Genome-wide association study reveals new insights into the heritability and genetic correlates of developmental dyslexia

Abstract

Developmental dyslexia (DD) is a learning disorder affecting the ability to read, with a heritability of 40-60%. A notable part of this heritability remains unexplained, and large genetic studies are warranted to identify new susceptibility genes and clarify the genetic bases of dyslexia. We carried out a genome-wide association study (GWAS) on 2274 dyslexia cases and 6272 controls, testing associations at the single variant, gene, and pathway level, and estimating heritability using single-nucleotide polymorphism (SNP) data. We also calculated polygenic scores (PGSs) based on large-scale GWAS data for different neuropsychiatric disorders and cortical brain measures, educational attainment, and fluid intelligence, testing them for association with dyslexia status in our sample. We observed statistically significant (p < 2.8 × 10^-6) enrichment of associations at the gene level, for LOC388780 (20p13; uncharacterized gene), and for VEPH1 (3q25), a gene implicated in brain development. We estimated an SNP-based heritability of 20-25% for DD, and observed significant associations of dyslexia risk with PGSs for attention deficit hyperactivity disorder (at p_T = 0.05 in the training GWAS: OR = 1.23[1.16; 1.30] per standard deviation increase; p = 8 × 10^-13), bipolar disorder (1.53[1.44; 1.63]; p = 1 × 10^-43), schizophrenia (1.36[1.28; 1.45]; p = 4 × 10^-22), psychiatric cross-disorder susceptibility (1.23[1.16; 1.30]; p = 3 × 10^-12), cortical thickness of the transverse temporal gyrus (0.90[0.86; 0.96]; p = 5 × 10^-4), educational attainment (0.86[0.82; 0.91]; p = 2 × 10^-7), and intelligence (0.72[0.68; 0.76]; p = 9 × 10^-29). This study suggests an important contribution of common genetic variants to dyslexia risk, and novel genomic overlaps with psychiatric conditions like bipolar disorder, schizophrenia, and cross-disorder susceptibility.
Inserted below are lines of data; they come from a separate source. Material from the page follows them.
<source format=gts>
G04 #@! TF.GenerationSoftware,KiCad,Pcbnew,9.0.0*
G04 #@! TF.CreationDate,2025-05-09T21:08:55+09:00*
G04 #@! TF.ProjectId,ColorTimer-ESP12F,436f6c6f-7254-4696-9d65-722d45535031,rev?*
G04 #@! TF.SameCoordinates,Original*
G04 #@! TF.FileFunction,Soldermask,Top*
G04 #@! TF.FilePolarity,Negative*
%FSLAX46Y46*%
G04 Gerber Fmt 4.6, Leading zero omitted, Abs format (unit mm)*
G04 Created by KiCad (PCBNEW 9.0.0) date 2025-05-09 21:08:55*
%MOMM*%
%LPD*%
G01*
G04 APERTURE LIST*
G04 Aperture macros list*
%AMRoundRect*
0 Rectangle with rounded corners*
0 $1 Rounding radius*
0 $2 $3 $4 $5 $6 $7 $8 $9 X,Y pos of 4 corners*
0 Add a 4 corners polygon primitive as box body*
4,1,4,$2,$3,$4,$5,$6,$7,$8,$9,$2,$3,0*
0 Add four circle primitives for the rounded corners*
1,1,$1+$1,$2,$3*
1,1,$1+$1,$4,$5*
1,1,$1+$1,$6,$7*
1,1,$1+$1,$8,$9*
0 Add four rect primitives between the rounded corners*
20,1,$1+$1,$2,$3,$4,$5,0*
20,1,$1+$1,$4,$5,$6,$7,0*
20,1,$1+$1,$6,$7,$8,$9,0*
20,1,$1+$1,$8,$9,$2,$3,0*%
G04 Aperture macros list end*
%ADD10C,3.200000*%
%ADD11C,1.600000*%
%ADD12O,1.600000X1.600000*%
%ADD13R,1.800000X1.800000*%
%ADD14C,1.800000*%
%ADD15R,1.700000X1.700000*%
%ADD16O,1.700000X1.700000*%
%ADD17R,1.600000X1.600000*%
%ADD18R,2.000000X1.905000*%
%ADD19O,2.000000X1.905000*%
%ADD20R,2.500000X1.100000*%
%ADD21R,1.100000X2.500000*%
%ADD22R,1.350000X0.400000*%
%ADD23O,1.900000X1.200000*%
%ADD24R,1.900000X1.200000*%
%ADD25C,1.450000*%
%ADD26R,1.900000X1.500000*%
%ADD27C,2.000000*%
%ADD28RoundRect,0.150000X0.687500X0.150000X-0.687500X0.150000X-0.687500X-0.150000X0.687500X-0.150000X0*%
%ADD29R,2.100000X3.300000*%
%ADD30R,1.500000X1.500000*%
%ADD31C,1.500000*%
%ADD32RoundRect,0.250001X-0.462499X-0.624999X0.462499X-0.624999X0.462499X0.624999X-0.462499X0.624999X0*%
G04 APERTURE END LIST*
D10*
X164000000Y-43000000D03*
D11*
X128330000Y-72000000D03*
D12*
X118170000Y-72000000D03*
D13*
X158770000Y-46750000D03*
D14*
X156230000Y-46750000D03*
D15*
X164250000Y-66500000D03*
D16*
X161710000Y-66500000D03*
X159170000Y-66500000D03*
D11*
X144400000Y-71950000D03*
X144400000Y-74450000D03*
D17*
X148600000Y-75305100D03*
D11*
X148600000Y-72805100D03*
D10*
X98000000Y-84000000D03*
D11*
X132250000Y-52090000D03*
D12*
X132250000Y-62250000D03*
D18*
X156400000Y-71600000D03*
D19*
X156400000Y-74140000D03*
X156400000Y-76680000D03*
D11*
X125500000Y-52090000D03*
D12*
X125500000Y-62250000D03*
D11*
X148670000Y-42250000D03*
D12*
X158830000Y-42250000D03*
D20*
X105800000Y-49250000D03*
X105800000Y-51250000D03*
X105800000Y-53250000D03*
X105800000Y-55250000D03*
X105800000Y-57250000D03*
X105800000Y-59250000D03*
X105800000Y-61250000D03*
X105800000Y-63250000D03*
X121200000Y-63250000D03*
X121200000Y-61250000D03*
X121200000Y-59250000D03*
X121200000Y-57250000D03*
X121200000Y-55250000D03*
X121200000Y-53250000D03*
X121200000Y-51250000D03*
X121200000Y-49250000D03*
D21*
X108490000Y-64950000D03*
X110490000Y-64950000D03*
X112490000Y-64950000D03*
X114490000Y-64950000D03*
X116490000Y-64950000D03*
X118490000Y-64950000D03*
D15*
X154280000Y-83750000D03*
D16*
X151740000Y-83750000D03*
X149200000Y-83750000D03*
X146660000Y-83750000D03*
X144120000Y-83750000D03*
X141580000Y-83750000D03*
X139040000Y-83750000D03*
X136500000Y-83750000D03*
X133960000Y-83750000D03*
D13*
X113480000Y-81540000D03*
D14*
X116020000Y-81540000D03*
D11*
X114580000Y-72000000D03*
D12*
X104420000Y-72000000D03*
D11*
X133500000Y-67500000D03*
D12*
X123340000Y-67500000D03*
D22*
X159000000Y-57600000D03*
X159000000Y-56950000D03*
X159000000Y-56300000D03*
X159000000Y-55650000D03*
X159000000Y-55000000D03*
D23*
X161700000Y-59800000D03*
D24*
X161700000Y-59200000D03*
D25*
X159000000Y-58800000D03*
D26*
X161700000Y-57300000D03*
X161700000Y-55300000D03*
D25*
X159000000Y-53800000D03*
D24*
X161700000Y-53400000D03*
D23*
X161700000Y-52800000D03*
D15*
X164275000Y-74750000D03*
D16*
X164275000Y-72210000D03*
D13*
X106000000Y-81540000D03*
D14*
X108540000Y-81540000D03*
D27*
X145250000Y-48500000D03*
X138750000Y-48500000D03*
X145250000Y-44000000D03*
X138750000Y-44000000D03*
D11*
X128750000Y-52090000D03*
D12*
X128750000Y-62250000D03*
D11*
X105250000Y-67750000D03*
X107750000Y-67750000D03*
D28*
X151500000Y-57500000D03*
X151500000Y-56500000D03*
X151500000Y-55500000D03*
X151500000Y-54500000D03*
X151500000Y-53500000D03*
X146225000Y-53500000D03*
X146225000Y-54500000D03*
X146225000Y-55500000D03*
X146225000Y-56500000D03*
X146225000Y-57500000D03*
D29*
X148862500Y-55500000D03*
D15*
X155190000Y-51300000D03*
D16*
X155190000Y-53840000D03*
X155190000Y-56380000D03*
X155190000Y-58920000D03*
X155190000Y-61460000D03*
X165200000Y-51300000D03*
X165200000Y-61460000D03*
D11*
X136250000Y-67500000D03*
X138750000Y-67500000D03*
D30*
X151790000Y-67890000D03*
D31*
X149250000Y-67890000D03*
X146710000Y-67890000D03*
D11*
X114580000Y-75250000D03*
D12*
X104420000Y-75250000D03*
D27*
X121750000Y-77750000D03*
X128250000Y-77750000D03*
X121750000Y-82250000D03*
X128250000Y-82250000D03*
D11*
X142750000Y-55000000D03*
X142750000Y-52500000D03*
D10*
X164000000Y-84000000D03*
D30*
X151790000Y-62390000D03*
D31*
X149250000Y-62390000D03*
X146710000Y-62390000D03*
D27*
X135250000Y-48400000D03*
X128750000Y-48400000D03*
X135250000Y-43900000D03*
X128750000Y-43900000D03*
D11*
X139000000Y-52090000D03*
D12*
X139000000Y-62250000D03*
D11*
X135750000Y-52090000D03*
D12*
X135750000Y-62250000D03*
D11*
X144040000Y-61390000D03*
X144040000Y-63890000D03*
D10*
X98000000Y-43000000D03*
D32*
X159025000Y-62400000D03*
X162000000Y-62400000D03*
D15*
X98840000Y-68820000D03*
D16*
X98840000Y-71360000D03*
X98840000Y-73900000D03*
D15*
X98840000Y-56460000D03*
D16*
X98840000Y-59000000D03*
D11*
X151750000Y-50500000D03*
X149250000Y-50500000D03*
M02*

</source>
Moreover, it revealed the presence of shared genetic foundations with a neural correlate previously implicated in dyslexia by neuroimaging evidence.
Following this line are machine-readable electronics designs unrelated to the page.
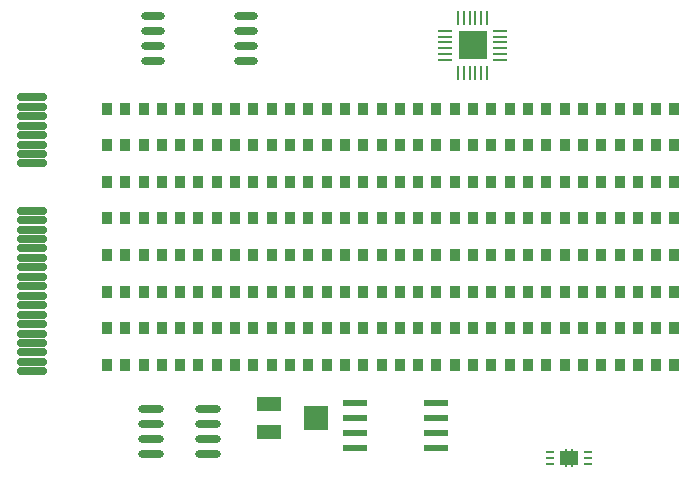
<source format=gtp>
G04 Layer_Color=8421504*
%FSLAX25Y25*%
%MOIN*%
G70*
G01*
G75*
%ADD10R,0.09449X0.09449*%
%ADD11R,0.04724X0.00965*%
%ADD12R,0.00965X0.04724*%
G04:AMPARAMS|DCode=13|XSize=23.62mil|YSize=100.39mil|CornerRadius=5.91mil|HoleSize=0mil|Usage=FLASHONLY|Rotation=270.000|XOffset=0mil|YOffset=0mil|HoleType=Round|Shape=RoundedRectangle|*
%AMROUNDEDRECTD13*
21,1,0.02362,0.08858,0,0,270.0*
21,1,0.01181,0.10039,0,0,270.0*
1,1,0.01181,-0.04429,-0.00591*
1,1,0.01181,-0.04429,0.00591*
1,1,0.01181,0.04429,0.00591*
1,1,0.01181,0.04429,-0.00591*
%
%ADD13ROUNDEDRECTD13*%
%ADD14R,0.07874X0.05118*%
%ADD15R,0.07874X0.07874*%
%ADD16O,0.08000X0.02400*%
%ADD17R,0.03543X0.03937*%
%ADD18O,0.08661X0.02362*%
%ADD19R,0.03150X0.00866*%
%ADD20R,0.03150X0.01063*%
%ADD21R,0.08100X0.02200*%
%ADD26R,0.05906X0.04724*%
%ADD27R,0.00591X0.00787*%
%ADD28R,0.00591X0.00787*%
D10*
X475800Y472600D02*
D03*
D11*
X466729Y477521D02*
D03*
X484871D02*
D03*
Y475553D02*
D03*
Y473584D02*
D03*
Y471616D02*
D03*
Y469647D02*
D03*
Y467679D02*
D03*
X466729D02*
D03*
Y469647D02*
D03*
Y471616D02*
D03*
Y473584D02*
D03*
Y475553D02*
D03*
D12*
X470879Y481671D02*
D03*
X480721Y463529D02*
D03*
X478753D02*
D03*
X476784D02*
D03*
X474816D02*
D03*
X472847D02*
D03*
X470879D02*
D03*
X472847Y481671D02*
D03*
X474816D02*
D03*
X476784D02*
D03*
X478753D02*
D03*
X480721D02*
D03*
D13*
X328874Y363978D02*
D03*
Y367128D02*
D03*
Y370277D02*
D03*
Y373427D02*
D03*
Y376576D02*
D03*
Y379726D02*
D03*
Y382876D02*
D03*
Y386025D02*
D03*
Y389175D02*
D03*
Y392324D02*
D03*
Y395474D02*
D03*
Y398624D02*
D03*
Y401773D02*
D03*
Y404923D02*
D03*
Y408072D02*
D03*
Y411222D02*
D03*
Y414372D02*
D03*
Y417521D02*
D03*
Y433268D02*
D03*
Y436417D02*
D03*
Y439567D02*
D03*
Y442717D02*
D03*
Y445866D02*
D03*
Y449016D02*
D03*
Y452165D02*
D03*
Y455315D02*
D03*
D14*
X407826Y352928D02*
D03*
Y343872D02*
D03*
D15*
X423574Y348400D02*
D03*
D16*
X369244Y477402D02*
D03*
X400244Y467402D02*
D03*
X369244D02*
D03*
Y472402D02*
D03*
X400244Y477402D02*
D03*
X369244Y482402D02*
D03*
X400244Y472402D02*
D03*
Y482402D02*
D03*
D17*
X537008Y451575D02*
D03*
X543110D02*
D03*
X524803D02*
D03*
X530905D02*
D03*
X512598D02*
D03*
X518701D02*
D03*
X500394D02*
D03*
X506496D02*
D03*
X488189D02*
D03*
X494291D02*
D03*
X475984D02*
D03*
X482087D02*
D03*
X463779D02*
D03*
X469882D02*
D03*
X451575D02*
D03*
X457677D02*
D03*
X439370D02*
D03*
X445472D02*
D03*
X427165D02*
D03*
X433268D02*
D03*
X402756D02*
D03*
X408858D02*
D03*
X390551D02*
D03*
X396654D02*
D03*
X378346D02*
D03*
X384449D02*
D03*
X524803Y366142D02*
D03*
X530905D02*
D03*
X512598D02*
D03*
X518701D02*
D03*
X500394D02*
D03*
X506496D02*
D03*
X488189D02*
D03*
X494291D02*
D03*
X475984D02*
D03*
X482087D02*
D03*
X463779D02*
D03*
X469882D02*
D03*
X451575D02*
D03*
X457677D02*
D03*
X439370D02*
D03*
X445472D02*
D03*
X427165D02*
D03*
X433268D02*
D03*
X414961D02*
D03*
X421063D02*
D03*
X402756D02*
D03*
X408858D02*
D03*
X390551D02*
D03*
X396654D02*
D03*
X378346D02*
D03*
X384449D02*
D03*
X366142D02*
D03*
X372244D02*
D03*
X537008Y378346D02*
D03*
X543110D02*
D03*
X524803D02*
D03*
X530905D02*
D03*
X512598D02*
D03*
X518701D02*
D03*
X500394D02*
D03*
X506496D02*
D03*
X488189D02*
D03*
X494291D02*
D03*
X475984D02*
D03*
X482087D02*
D03*
X463779D02*
D03*
X469882D02*
D03*
X439370D02*
D03*
X445472D02*
D03*
X427165D02*
D03*
X433268D02*
D03*
X414961D02*
D03*
X421063D02*
D03*
X402756D02*
D03*
X408858D02*
D03*
X390551D02*
D03*
X396654D02*
D03*
X378346D02*
D03*
X384449D02*
D03*
X366142D02*
D03*
X372244D02*
D03*
X537008Y390551D02*
D03*
X543110D02*
D03*
X524803D02*
D03*
X530905D02*
D03*
X512598D02*
D03*
X518701D02*
D03*
X500394D02*
D03*
X506496D02*
D03*
X488189D02*
D03*
X494291D02*
D03*
X475984D02*
D03*
X482087D02*
D03*
X463779D02*
D03*
X469882D02*
D03*
X451575D02*
D03*
X457677D02*
D03*
X439370D02*
D03*
X445472D02*
D03*
X427165D02*
D03*
X433268D02*
D03*
X414961D02*
D03*
X421063D02*
D03*
X402756D02*
D03*
X408858D02*
D03*
X390551D02*
D03*
X396654D02*
D03*
X378346D02*
D03*
X384449D02*
D03*
X366142D02*
D03*
X372244D02*
D03*
X537008Y402756D02*
D03*
X543110D02*
D03*
X524803D02*
D03*
X530905D02*
D03*
X512598D02*
D03*
X518701D02*
D03*
X500394D02*
D03*
X506496D02*
D03*
X488189D02*
D03*
X494291D02*
D03*
X475984D02*
D03*
X482087D02*
D03*
X463779D02*
D03*
X469882D02*
D03*
X451575D02*
D03*
X457677D02*
D03*
X427165D02*
D03*
X433268D02*
D03*
X414961D02*
D03*
X421063D02*
D03*
X402756D02*
D03*
X408858D02*
D03*
X390551D02*
D03*
X396654D02*
D03*
X378346D02*
D03*
X384449D02*
D03*
X366142D02*
D03*
X372244D02*
D03*
X537008Y414961D02*
D03*
X543110D02*
D03*
X524803D02*
D03*
X530905D02*
D03*
X512598D02*
D03*
X518701D02*
D03*
X500394D02*
D03*
X506496D02*
D03*
X488189D02*
D03*
X494291D02*
D03*
X475984D02*
D03*
X482087D02*
D03*
X463779D02*
D03*
X469882D02*
D03*
X451575D02*
D03*
X457677D02*
D03*
X439370D02*
D03*
X445472D02*
D03*
X427165D02*
D03*
X433268D02*
D03*
X414961D02*
D03*
X421063D02*
D03*
X402756D02*
D03*
X408858D02*
D03*
X390551D02*
D03*
X396654D02*
D03*
X378346D02*
D03*
X384449D02*
D03*
X366142D02*
D03*
X372244D02*
D03*
X537008Y427165D02*
D03*
X543110D02*
D03*
X524803D02*
D03*
X530905D02*
D03*
X512598D02*
D03*
X518701D02*
D03*
X500394D02*
D03*
X506496D02*
D03*
X488189D02*
D03*
X494291D02*
D03*
X475984D02*
D03*
X482087D02*
D03*
X463779D02*
D03*
X469882D02*
D03*
X451575D02*
D03*
X457677D02*
D03*
X439370D02*
D03*
X445472D02*
D03*
X427165D02*
D03*
X433268D02*
D03*
X414961D02*
D03*
X421063D02*
D03*
X402756D02*
D03*
X408858D02*
D03*
X390551D02*
D03*
X396654D02*
D03*
X378346D02*
D03*
X384449D02*
D03*
X537008Y439370D02*
D03*
X543110D02*
D03*
X524803D02*
D03*
X530905D02*
D03*
X512598D02*
D03*
X518701D02*
D03*
X500394D02*
D03*
X506496D02*
D03*
X488189D02*
D03*
X494291D02*
D03*
X475984D02*
D03*
X482087D02*
D03*
X463779D02*
D03*
X469882D02*
D03*
X451575D02*
D03*
X457677D02*
D03*
X439370D02*
D03*
X445472D02*
D03*
X427165D02*
D03*
X433268D02*
D03*
X414961D02*
D03*
X421063D02*
D03*
X402756D02*
D03*
X408858D02*
D03*
X390551D02*
D03*
X396654D02*
D03*
X378346D02*
D03*
X384449D02*
D03*
X366142D02*
D03*
X372244D02*
D03*
X353937D02*
D03*
X360039D02*
D03*
X353937Y378346D02*
D03*
X360039D02*
D03*
X353937Y390551D02*
D03*
X360039D02*
D03*
X353937Y402756D02*
D03*
X360039D02*
D03*
X353937Y414961D02*
D03*
X360039D02*
D03*
X353937Y427165D02*
D03*
X360039D02*
D03*
X366142D02*
D03*
X372244D02*
D03*
X366142Y451575D02*
D03*
X372244D02*
D03*
X414961D02*
D03*
X421063D02*
D03*
X439370Y402756D02*
D03*
X445472D02*
D03*
X451575Y378346D02*
D03*
X457677D02*
D03*
X537008Y366142D02*
D03*
X543110D02*
D03*
X353937Y451575D02*
D03*
X360039D02*
D03*
X353937Y366142D02*
D03*
X360039D02*
D03*
D18*
X387549Y336300D02*
D03*
Y341300D02*
D03*
Y346300D02*
D03*
Y351300D02*
D03*
X368651Y336300D02*
D03*
Y341300D02*
D03*
Y346300D02*
D03*
Y351300D02*
D03*
D19*
X501511Y333065D02*
D03*
Y335033D02*
D03*
X514306Y333065D02*
D03*
Y335033D02*
D03*
Y337002D02*
D03*
D20*
X501511Y337100D02*
D03*
D21*
X436500Y353400D02*
D03*
Y348400D02*
D03*
Y343400D02*
D03*
Y338400D02*
D03*
X463500D02*
D03*
Y343400D02*
D03*
Y348400D02*
D03*
Y353400D02*
D03*
D26*
X507909Y335033D02*
D03*
D27*
X507023Y337789D02*
D03*
X508794D02*
D03*
D28*
X507023Y332277D02*
D03*
X508794D02*
D03*
M02*

</source>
Fig. 1. Manhattan plot of the GWAS pooled analysis.

The blue and red line represent the genome-wide (α = 5 × 10⁻⁸) and suggestive significance (α = 1 × 10⁻⁵) threshold.

Fig. 2. Details of the genome-wide top hit rs6035856.

a Local association and b forest plot of the genome-wide top variant (rs6035856). The forest plot shows the odds ratio (OR) and 95% confidence intervals (CI) on the x-axis, by dataset and for the pooled analysis. Detailed OR statistics can be found in Table S2b. Note to forest plot: the sibling-based dataset ENall1 was analyzed genome-wide through linear mixed modelling (in FastLMM) for computational reasons, while its OR, as shown here, was computed via a Wald test in a logistic mixed model (GMMAT), to make it comparable to the other ORs produced through logistic regression (PLINK). Hence, the result of the pooled analysis—which here was performed through the inverse variance-based method—is slightly discrepant from the original genome-wide analysis (see Table 2).